Tuesday, January 6, 2009

I wish I would have...

One of the common "errors" that I've been noticing recently is the use of "I wish I would have" (and similar constructions) for "I wish I had" (and similar constructions). Of course in reality there's nothing wrong with this construction; it's simply not the proscriptive one. My guess is that it's not even the less common construction.

A quick check on google gives the following results:

  • "I wish I would have" - 5,080,000
  • "I wish I had" - 19,900,000


Okay, so the nonstandard construction is indeed less common, but only by about 4:1. And five million hits is enough to question why people use this construction. Saying "that's how they learned it" isn't explanatory, because this just shifts the question back a generation, to why their parents said it that way, ad infinitum. My bet would be on the desire for a different construction marking the protasis of a conditional clause (the protasis is "if" clause of a conditional construction; the apodosis is the "then" clause). While language does tend to eschew redundancy, there are so many cases of redundancy in language(s) that this is clearly a constraint which is readily violated. The phrasing "I wish I had gone to the store" is perhaps a bit puzzling if we take out the conditionality. Why "I had gone to the store"? Why not "I have gone to the store"? After all, it's a wish about the present situation. This may be why some people prefer "I wish I would have gone to the store", because it's transparent. "I would have gone to the store" makes more sense out of the subordinate context, and simultaneously shows the conditional/irrealis nature of the wish in a way "I wish I had gone to the store" does not.

6 comments:

literalminded said...

Maybe it's analogy with the more acceptable wish I could have.

austerity101 said...

The reason that it's "I wish I had gone" and not "I wish I have gone" is because it's not actually an issue of tense, but of mood. Unfortunately, in English, most of our subjunctive use looks exactly like the past tense, which leads to people saying "I wish I was rich" instead of "I wish I were rich."

And "I wish I could have" is also incorrect. "I wish I had been able to" would be a more correct construction, although I do find myself using the the former in speech from time to time.

austerity101 said...

On second thought, I think a case could be made for "I wish I could have gone," since we would say "I wish I could go" in another instance.
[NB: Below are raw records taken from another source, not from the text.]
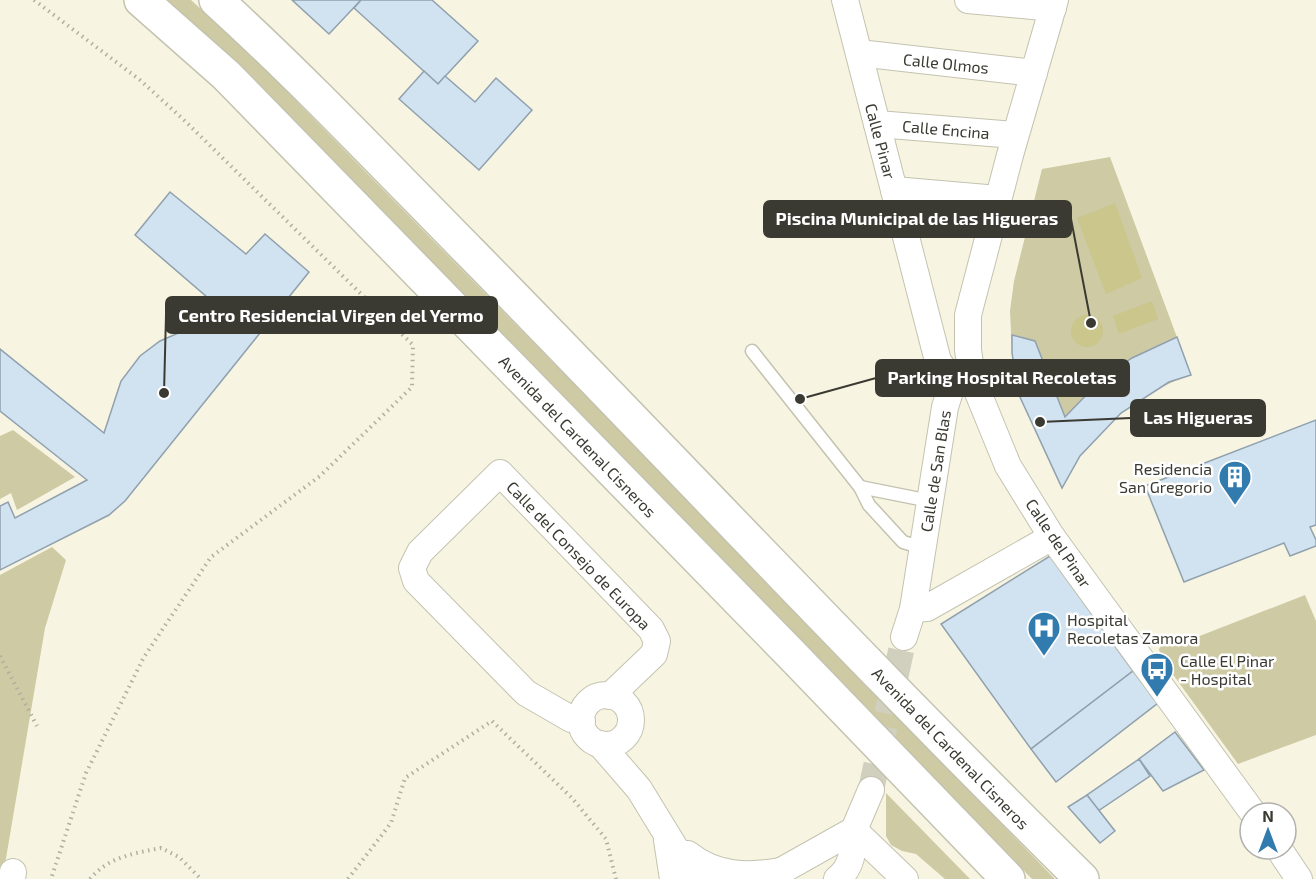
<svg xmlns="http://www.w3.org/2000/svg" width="1316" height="879" viewBox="0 0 1316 879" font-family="'Exo 2',sans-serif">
	<rect width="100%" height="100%" fill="#f7f5e2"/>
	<!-- green -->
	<g fill="#cdcaa4">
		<path d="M 165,0 L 191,0 L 250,54 L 626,437 L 1055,879 L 1032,879 Z"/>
		<path d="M 1110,157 L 1191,375 C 1149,389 1106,420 1080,456 C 1073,465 1068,478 1062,488 L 1019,395 L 1012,353 L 1010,311 L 1014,281 L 1042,169 Z"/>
		<path d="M 13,430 L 75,477 L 17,510 L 11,493 L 0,499 L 0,436 Z"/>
		<path d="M 52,547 L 66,560 L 45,628 L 3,876 L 0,875 L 0,575 Z"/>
		<path d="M 1305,595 L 1316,621 L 1316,735 L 1238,764 L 1161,658 L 1159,649 L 1163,643 L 1170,640 L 1174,646 Z"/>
		<path d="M 886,793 L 970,879 L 945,879 L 916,854 L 902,851 L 891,845 L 886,836 Z"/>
	</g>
	<!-- water -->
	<g fill="#cbc68b">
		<path d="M 1115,203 L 1142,278 L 1106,294 L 1077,218 Z"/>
		<path d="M 1152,301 L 1158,319 L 1119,334 L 1113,316 Z"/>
		<circle cx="1087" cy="331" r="16"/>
	</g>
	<!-- building -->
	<g fill="#d1e2f0" stroke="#90a0ad" stroke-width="1.5">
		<path d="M 292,0 L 361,0 L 329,34 Z"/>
		<path d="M 361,0 L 432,0 L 478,41 L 438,84 L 354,8 Z"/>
		<path d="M 424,71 L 438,84 L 445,76 L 475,102 L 496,78 L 532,110 L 479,170 L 399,99 Z"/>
		<path d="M 170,192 L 246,254 L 265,234 L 309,272 L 125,501 L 109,515 L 0,570 L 0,506 L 8,502 L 15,518 L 87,480 L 0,411 L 0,349 L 104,433 L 121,381 L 140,356 L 160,341 L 188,329 L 208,298 L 135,235 Z"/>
		<path d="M 1012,335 L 1035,341 L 1065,417 L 1097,384 L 1112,372 L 1132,358 L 1177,337 L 1191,375 L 1169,382 L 1121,413 L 1080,456 L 1062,488 L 1019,395 L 1012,353 Z"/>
		<path d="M 1316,420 L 1316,525 L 1310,527 L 1316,540 L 1316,546 L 1290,556 L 1284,543 L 1184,582 L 1145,486 Z"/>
		<path d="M 1050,556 L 1133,671 L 1031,749 L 941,624 Z"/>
		<path d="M 1133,671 L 1158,703 L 1056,782 L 1031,749 Z"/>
		<path d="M 1175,732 L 1204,770 L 1163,791 L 1139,759 Z"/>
		<path d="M 1139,759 L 1150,776 L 1098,811 L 1087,795 Z"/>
		<path d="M 1087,795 L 1115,831 L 1100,843 L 1068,807 Z"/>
	</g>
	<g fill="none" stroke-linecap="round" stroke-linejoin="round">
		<!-- street-tunnel -->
		<path stroke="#d1d0bf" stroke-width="26" stroke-dasharray="26 13" stroke-linecap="butt" d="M 871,790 L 904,637"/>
		<!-- lane casing -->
		<g stroke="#c4c3b0" stroke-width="15">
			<g id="lane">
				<path d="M 752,351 L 860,487 L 869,505 L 903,542 L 923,548"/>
				<path d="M 860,487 L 930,501"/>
			</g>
		</g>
		<!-- street casing -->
		<g stroke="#c4c3b0" stroke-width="28">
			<g id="street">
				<path d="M 845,0 L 938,361 L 953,382"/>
				<path d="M 968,0 L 1053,8"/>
				<path d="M 1055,0 L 1010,155 L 968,315 L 968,350 L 972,378 L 1008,466 L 1052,537 L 1253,813"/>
				<path d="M 859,53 L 1034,73"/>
				<path d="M 877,124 L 1015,135"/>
				<path d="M 894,190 L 998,199"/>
				<path d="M 913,609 L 927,608 L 1052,537"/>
				<path d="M 904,637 L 913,609 L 945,407 L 953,382"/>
				<circle cx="606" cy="720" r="25"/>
				<path d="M 582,721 L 571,719 L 526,693 L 416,581 L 412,568 L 420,552 L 500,473 L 651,629 L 657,641 L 654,654 L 610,696"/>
				<path d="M 600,744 L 639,789 L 680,856 L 703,879"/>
				<path d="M 854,830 L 905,879"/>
				<path d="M 667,840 L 673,879"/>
				<path d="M 1279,849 L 1299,879"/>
				<path d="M 688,854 C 715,876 748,877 781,871"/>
				<path d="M 12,879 L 13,872"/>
				<path d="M 771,879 L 781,871 L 854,830 L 871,790"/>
				<path d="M 837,879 C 853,867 853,849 854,830"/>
			</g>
		</g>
		<!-- highway casing -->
		<g stroke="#c4c3b0" stroke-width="36">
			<g id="highway">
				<path d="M 141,0 L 226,75 L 791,654 L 1008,879"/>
				<path d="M 216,0 C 304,80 387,168 471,253 C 675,461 874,674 1082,879"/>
			</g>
		</g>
		<!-- path -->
		<g stroke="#b1afa0" stroke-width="4" stroke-dasharray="1.5 4.5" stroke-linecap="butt">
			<path d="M 34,0 L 140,80 L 185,121 L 413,345 L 412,387 L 320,476 L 211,557 L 144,657 L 86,773 L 51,879"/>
			<path d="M 0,656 L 37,726"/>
			<path d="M 90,879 C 108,857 135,853 161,848 L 179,857 L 201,879"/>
			<path d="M 348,879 L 391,823 L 405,778 L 492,721 L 572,798 L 606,839 L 616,879"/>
		</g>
		<!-- lane -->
		<use href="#lane" stroke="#fff" stroke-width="12"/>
		<!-- street -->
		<use href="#street" stroke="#fff" stroke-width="26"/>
		<!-- highway -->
		<use href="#highway" stroke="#fff" stroke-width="33"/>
	</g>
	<!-- icons -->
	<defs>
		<g id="building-pin" transform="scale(1.725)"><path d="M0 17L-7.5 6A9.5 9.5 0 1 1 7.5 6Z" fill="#327baf" stroke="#fff"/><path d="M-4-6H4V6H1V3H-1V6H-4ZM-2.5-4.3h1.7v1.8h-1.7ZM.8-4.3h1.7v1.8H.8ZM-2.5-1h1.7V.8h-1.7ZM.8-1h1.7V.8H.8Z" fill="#fff"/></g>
		<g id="hospital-pin" transform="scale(1.725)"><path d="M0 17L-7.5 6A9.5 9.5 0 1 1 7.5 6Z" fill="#327baf" stroke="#fff"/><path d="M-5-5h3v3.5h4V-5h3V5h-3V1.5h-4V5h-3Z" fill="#fff"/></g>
		<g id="bus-pin" transform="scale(1.725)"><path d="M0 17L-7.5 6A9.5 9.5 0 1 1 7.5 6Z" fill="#327baf" stroke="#fff"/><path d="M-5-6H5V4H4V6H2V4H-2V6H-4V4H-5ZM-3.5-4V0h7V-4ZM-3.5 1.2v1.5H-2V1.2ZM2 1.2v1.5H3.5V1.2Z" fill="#fff"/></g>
	</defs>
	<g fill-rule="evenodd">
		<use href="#building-pin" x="1235" y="477"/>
		<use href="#hospital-pin" x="1044" y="628"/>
		<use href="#bus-pin" x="1157" y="669"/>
	</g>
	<g text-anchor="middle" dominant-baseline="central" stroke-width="5" stroke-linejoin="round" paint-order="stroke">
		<!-- street labels -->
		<g font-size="16" fill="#3b3a32" stroke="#fff">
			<text transform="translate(946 63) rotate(6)">Calle Olmos</text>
			<text transform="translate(946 129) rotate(5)">Calle Encina</text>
			<text transform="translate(881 141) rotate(75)">Calle Pinar</text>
			<text transform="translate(578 436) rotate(46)">Avenida del Cardenal Cisneros</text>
			<text transform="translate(935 471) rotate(-81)">Calle de San Blas</text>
			<text transform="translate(1059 543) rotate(56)">Calle del Pinar</text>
			<text transform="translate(579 555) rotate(46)">Calle del Consejo de Europa</text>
			<text transform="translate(951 748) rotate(46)">Avenida del Cardenal Cisneros</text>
		</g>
		<!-- poi labels -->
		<g font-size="16" fill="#3b3a32" stroke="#fff" text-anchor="start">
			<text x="1212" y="468" text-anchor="end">Residencia<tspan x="1212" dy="18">San Gregorio</tspan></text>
			<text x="1067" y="619">Hospital<tspan x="1067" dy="18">Recoletas Zamora</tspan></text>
			<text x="1180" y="660">Calle El Pinar<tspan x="1180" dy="18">- Hospital</tspan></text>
		</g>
	</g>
	<!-- callouts -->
	<path fill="none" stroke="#3b3a32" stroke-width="2" d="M1091 323L1071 219M164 393L166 315M800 399L876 378M1040 422L1131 418"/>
	<g fill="#3b3a32" stroke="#fff" stroke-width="2">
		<circle cx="1091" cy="323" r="6"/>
		<circle cx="164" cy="393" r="6"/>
		<circle cx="800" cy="399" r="6"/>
		<circle cx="1040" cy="422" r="6"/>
	</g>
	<g fill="#3b3a32" stroke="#3b3a32" stroke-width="2">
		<rect x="764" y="201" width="307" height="36" rx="6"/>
		<rect x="166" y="297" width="331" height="36" rx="6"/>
		<rect x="876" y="360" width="253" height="36" rx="6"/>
		<rect x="1131" y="400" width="134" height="36" rx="6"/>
	</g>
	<g font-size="18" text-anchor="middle" font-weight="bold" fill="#fff">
		<text x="917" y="225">Piscina Municipal de las Higueras</text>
		<text x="331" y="322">Centro Residencial Virgen del Yermo</text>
		<text x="1002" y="384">Parking Hospital Recoletas</text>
		<text x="1198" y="424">Las Higueras</text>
	</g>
	<!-- north arrow -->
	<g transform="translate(1268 831)"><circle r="28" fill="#ffffff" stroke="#b1b0ad" stroke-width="1.5"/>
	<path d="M0-4.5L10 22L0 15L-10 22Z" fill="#327baf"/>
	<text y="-9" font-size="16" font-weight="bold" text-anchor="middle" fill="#3b3a32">N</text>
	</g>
</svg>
But for me, "could" still stands out as a conditional word, and one that suggests the future in some capacity.

Largo said...

I wish he had studied harder for the final exam -- it turned out to be harder than expected.

I wish he would have studied harder for the final exam -- but his term grade was so low that he had given up hope.

Anonymous said...

I wish you had used the word "prescriptive" instead of "proscriptive." Very confusing and absolutely incorrect, although it doesn't quite succeed at communicating the opposite of what you meant: "To proscribe" means to prohibit.

Ryan Denzer-King said...

By "proscriptive" I meant "from the stance of proscriptive people". "Prescriptive" is more often used to mean the type of grammar people learn in an English class (which is obviously a different grammar than most people use), but I often use the term "proscriptive" to refer to this state of mind, since most prescriptive edicts are proscriptions, e.g., your claim that my use of "proscriptive" is "very confusing and absolutely incorrect". Perhaps I should have mentioned "I wish I would have" as a proscribed construction instead.